All my book data was already flowing into Supabase from the National Library of Korea API through a dbt pipeline, so the challenge was: How do I make this table searchable efficiently without adding another service at this stage?
This is how I got database-level search ready, step by step, and why each decision made sense.
1. Start from a clean source: silver_books
My raw data lands as JSON in raw_nl_books.
From there, I built a silver_books table using dbt. Each row represents one unique book identified by its ISBN-13, and only valid ISBNs are kept.
That table already had the core fields a user might search:
title, author, publisher_name, subject, and book_introduction.
So the obvious thought was: “Let’s just add search on top of this table.”
2. Understand what “search” means in Postgres
Postgres offers two main ways to search text:
🔍 Full-Text Search (FTS)
FTS tokenizes text into words (like “Harry” and “Potter”) and matches them intelligently, not by raw string comparison.
It can even score results by relevance (ts_rank), so the most likely matches come first.
✏️ Trigram search
A trigram is a three-character chunk of text. Trigram indexes let Postgres find words even with typos or partial matches—useful for languages like Korean or for fuzzy matching (for example, “해리포” still finds “해리 포터”).
These two together cover both exact and fuzzy cases without needing an external search engine.
3. Decide what to index (and what not to)
Originally I included every text field (title, author, publisher, subject, introduction) in search. It worked—but it brought in irrelevant results. For example, a book would match just because “해리 포터” appeared once in its introduction field.
So I simplified:
- Include:
title,author - Exclude:
subject,book_introduction,publisher_name
That change instantly made results cleaner and more relevant—exactly what a user expects.
4. Build it with dbt
I used dbt to handle both transformation and index creation in one place.
-
FTS column: I added a computed column
tsv = to_tsvector('simple', title || ' ' || author)This creates a compressed summary of searchable words. -
Indexes (via dbt
post_hook):unique(isbn13)→ primary key for deduplicationGIN(tsv)→ for full-text searchGIN(title gin_trgm_ops)→ for fuzzy title matches
dbt automatically runs these commands after it rebuilds the table, so the indexes are always fresh.
5. Sanity-check the results
I tested with a simple query:
select
isbn13, title, author_display,
ts_rank(tsv, plainto_tsquery('simple', '해리 포터')) as rank
from kbooks_dbt.silver_books
where tsv @@ plainto_tsquery('simple', '해리 포터')
order by rank desc
limit 20;
The output looked perfect—only actual Harry Potter titles showed up, sorted by relevance. No random books just because they mentioned him in the description.

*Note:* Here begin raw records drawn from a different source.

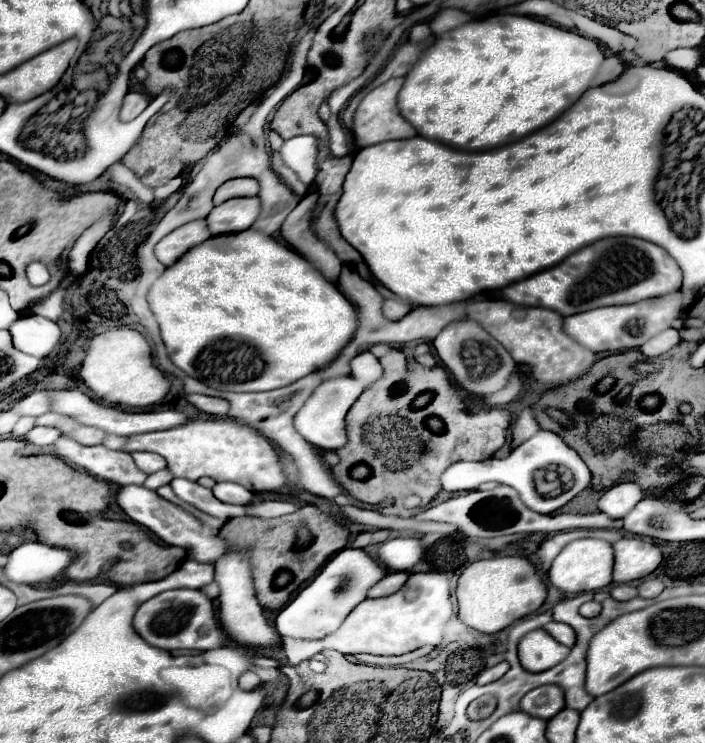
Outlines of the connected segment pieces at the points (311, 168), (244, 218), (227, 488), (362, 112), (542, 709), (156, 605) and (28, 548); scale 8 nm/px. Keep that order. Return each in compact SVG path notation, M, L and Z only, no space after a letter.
M296 136L282 144L280 156L282 160L298 172L300 180L306 185L314 182L317 174L316 159L318 154L318 140L314 136Z
M232 198L214 206L208 214L206 222L210 232L228 234L228 232L242 232L248 230L260 214L260 198Z
M220 482L212 488L214 496L220 500L220 502L228 502L228 504L250 504L252 500L252 492L246 490L244 486L240 484L234 484L234 482Z
M392 78L384 84L380 84L378 88L370 90L354 118L356 118L356 124L352 124L352 134L354 134L354 144L356 148L364 148L364 146L372 146L372 144L380 144L380 142L386 142L386 140L400 140L400 138L412 138L416 134L416 130L412 128L412 124L408 124L400 112L398 112L398 106L396 106L396 96L400 92L400 84L404 82L404 78Z
M554 684L538 686L520 700L520 710L534 718L550 720L552 716L556 716L556 712L564 710L564 692Z
M168 590L150 598L140 604L134 628L148 644L162 650L212 650L226 640L224 630L214 618L212 600L202 590Z
M42 542L20 544L8 556L4 574L16 584L46 584L62 576L64 570L74 562L76 554L66 548L48 546Z

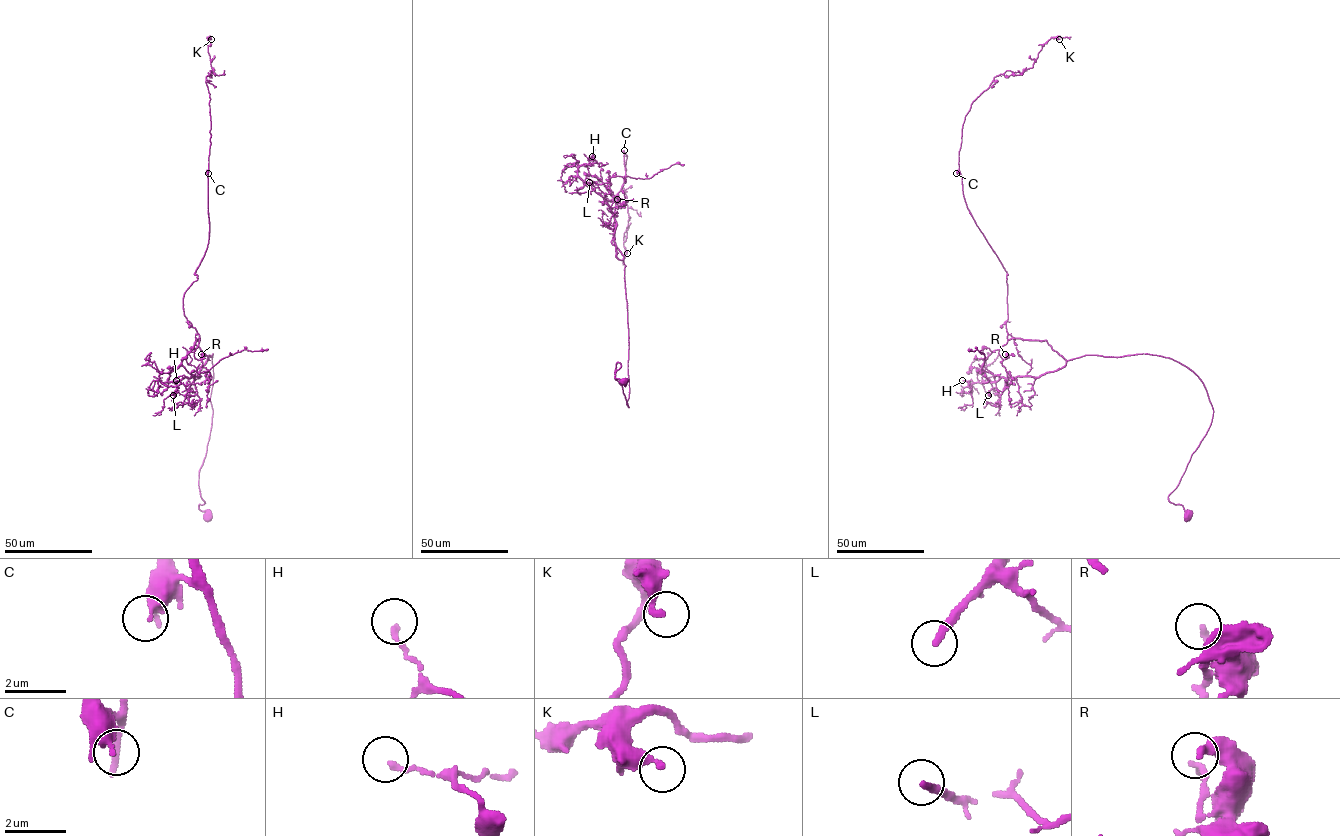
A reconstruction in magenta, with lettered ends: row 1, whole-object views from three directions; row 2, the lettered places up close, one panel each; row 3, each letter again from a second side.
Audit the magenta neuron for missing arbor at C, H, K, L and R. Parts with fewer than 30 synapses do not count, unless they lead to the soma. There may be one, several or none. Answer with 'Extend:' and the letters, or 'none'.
Extend: L

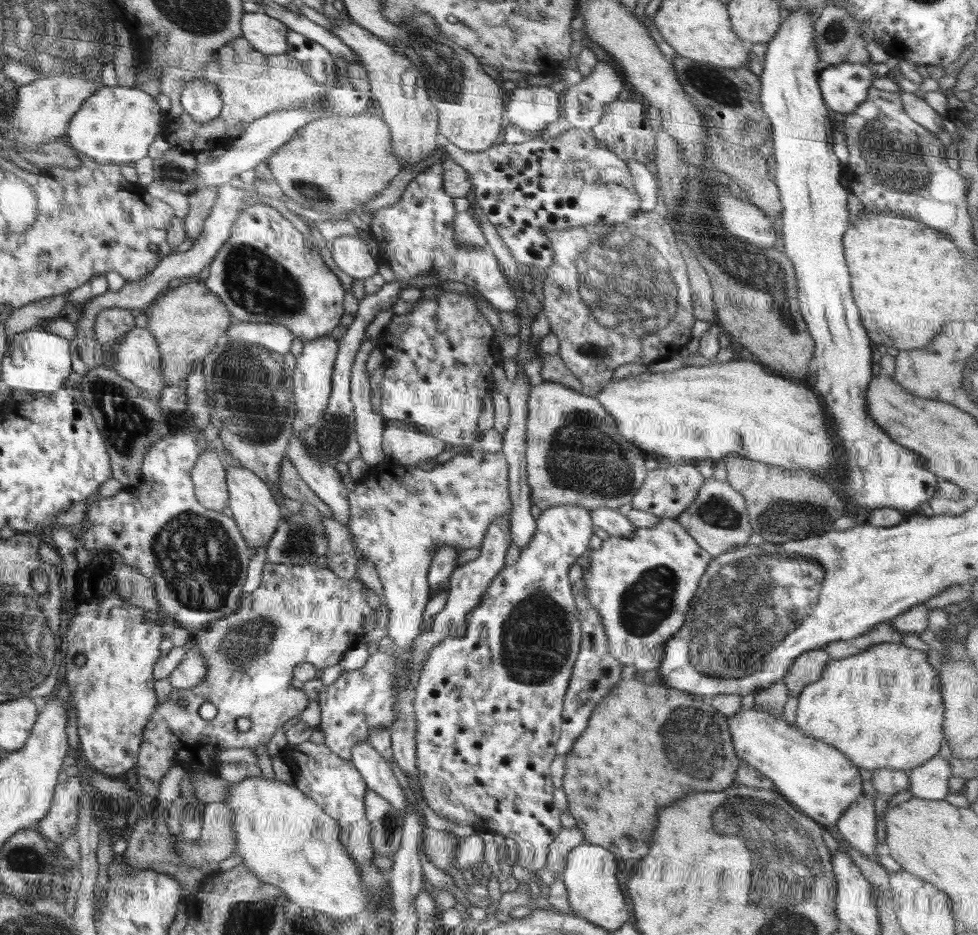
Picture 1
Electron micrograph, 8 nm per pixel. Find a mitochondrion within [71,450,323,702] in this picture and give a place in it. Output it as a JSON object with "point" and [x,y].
{"point":[195,555]}

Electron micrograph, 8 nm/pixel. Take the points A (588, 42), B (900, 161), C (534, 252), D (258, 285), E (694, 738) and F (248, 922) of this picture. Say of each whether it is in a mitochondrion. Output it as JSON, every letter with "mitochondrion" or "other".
{"A":"other","B":"mitochondrion","C":"other","D":"mitochondrion","E":"mitochondrion","F":"mitochondrion"}

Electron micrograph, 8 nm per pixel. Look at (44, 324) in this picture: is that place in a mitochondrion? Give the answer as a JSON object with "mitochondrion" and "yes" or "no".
{"mitochondrion":"no"}

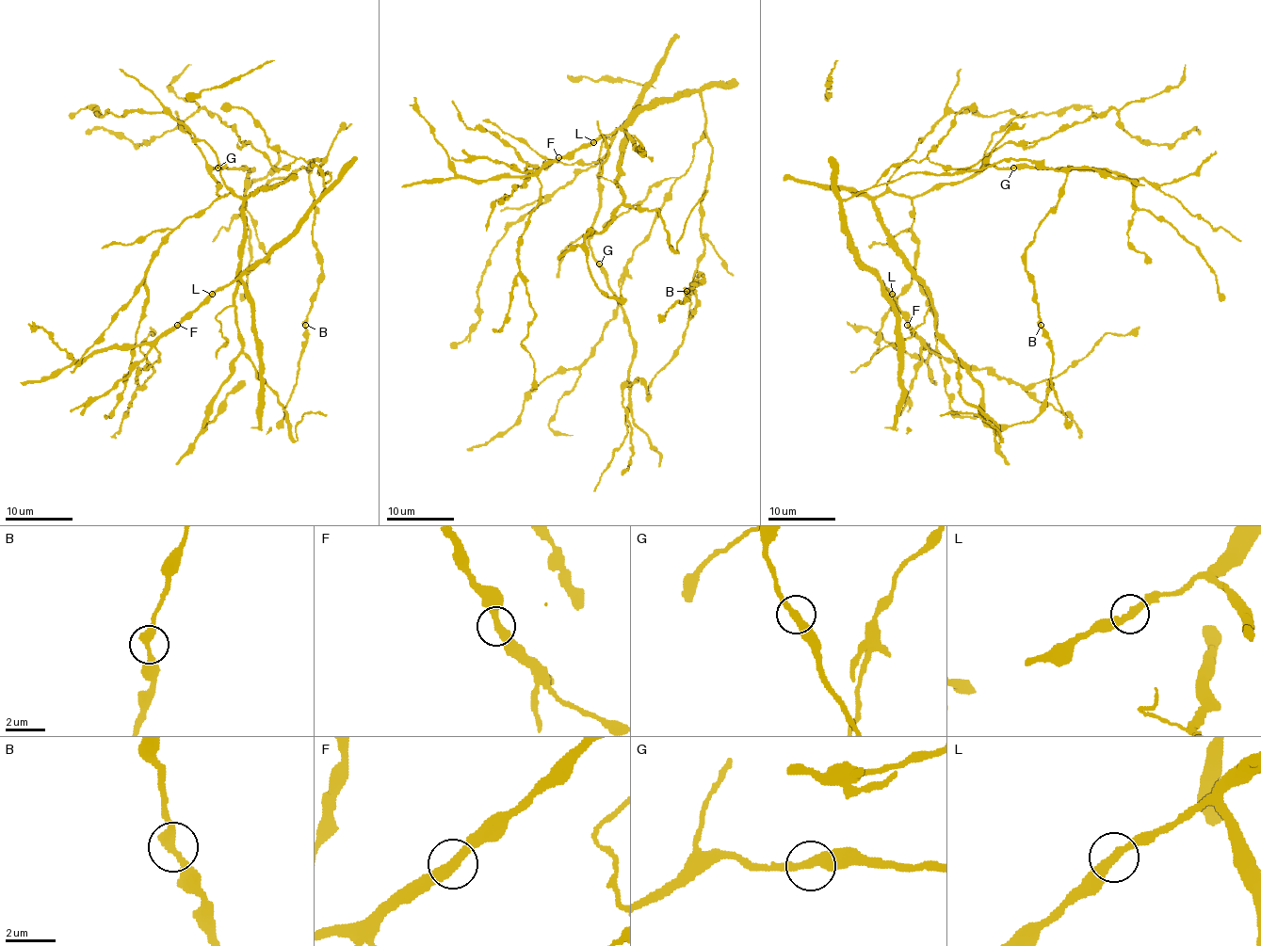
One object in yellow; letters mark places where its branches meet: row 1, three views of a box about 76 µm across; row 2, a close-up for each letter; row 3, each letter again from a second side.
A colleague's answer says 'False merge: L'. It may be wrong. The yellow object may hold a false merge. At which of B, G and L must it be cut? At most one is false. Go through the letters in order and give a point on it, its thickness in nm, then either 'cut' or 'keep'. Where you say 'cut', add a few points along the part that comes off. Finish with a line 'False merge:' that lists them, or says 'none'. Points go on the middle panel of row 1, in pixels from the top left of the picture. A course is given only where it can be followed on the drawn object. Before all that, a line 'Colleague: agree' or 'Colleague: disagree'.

6. Why this architecture makes sense
| Goal | Choice | Reason |
|---|---|---|
| Fast search | GIN indexes | O(1) lookups instead of scanning millions of rows |
| Typos & Korean | Trigram | Handles partial & spaced words |
| Simplicity | Keep search inside silver_books |
No extra tables or sync jobs |
| Clean results | Title + Author only | Filters noise from other fields |
| Maintainable | dbt builds & indexes together | One source of truth |
This setup will easily scale to millions of rows and is trivial to extend later.
If I ever need ranking pages, analytics, or external search (like Meilisearch), I can just export from silver_books without changing the web app logic.
7. The result
Now, a user can type “해리 포터” on the KBooks website and get instant, relevant results straight from Supabase. No third-party search engine, no sync delay—just well-indexed SQL doing its job.
8. Key takeaway
Good search doesn’t require a search engine.
If your data already lives in Postgres, learning to use to_tsvector and GIN indexes can get you 80% of the way there—with no new infrastructure.
Building this directly into the dbt pipeline also means:
- search always works on the latest cleaned data,
- all transformations and performance optimizations live in one version-controlled repo.
That’s exactly what I wanted for KBooks: clean, minimal, and fast.